By Bisi Orisamolu
Yesterday DC Reads hosted a seminar with guest speaker Mr. Latham who had taught second grade for the past three years at Houston Elementary School. One thing in particular that Mr. Latham said was especially surprising to me. Someone asked the question of how and when it is determined whether a student should move on to the next grade level or repeat a grade. Mr. Latham revealed that in the DC Public School system, a student can only be retained in 3rd and 5th grade and only once. If the student has an Individualized Education Plan which is a program designed for special education students, then they cannot be retained at all. If a teacher would like to hold a student back in any other grade, there needs to be a special write up consisting of a lot of paper work that must be submitted and the consent of parents needs to be given. When asked how many kids he thinks are moved on to the next grade when they should be retained, Mr. Lantham answered all of them that are not at proficient. At Houston Elementary this would be about 60%. In a system where most of the kids are failing, it seems to only encourage the problem by making it so hard to fail.

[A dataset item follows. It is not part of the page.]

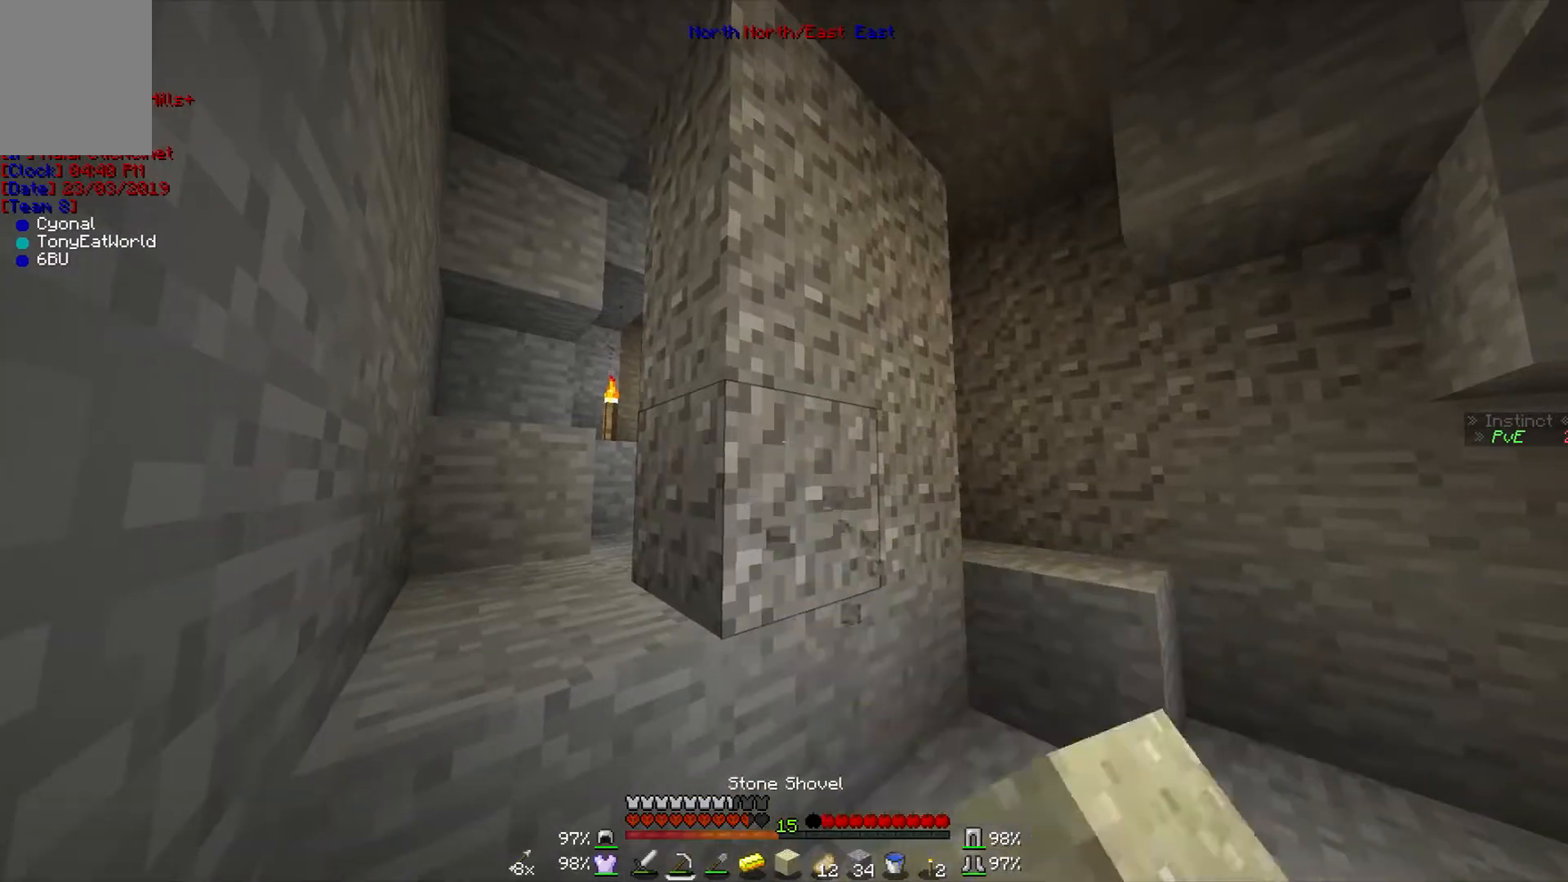
{"keys": [], "mouse": ["left"], "events": []}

It comes as no surprise that kids that are not on grade level are passing through to the next grade. However, the system is so imperfect that kids that do not know their letters or colors are passing through to middle school and high school. Holding 60% of a grade back might be impractical but holding back 0% also seems wholly inefficient. This causes there to be large discrepancies in the ability of the children in a single classroom. For example, Mr. Lantham said that in a 6th grade classroom the teacher may single out a group that is reading on a 3rd grade level and give them material on that level. Instead of creating an atmosphere of different grades under one teacher, it seems more logical to leave kids who are not passing in the grades that match their ability.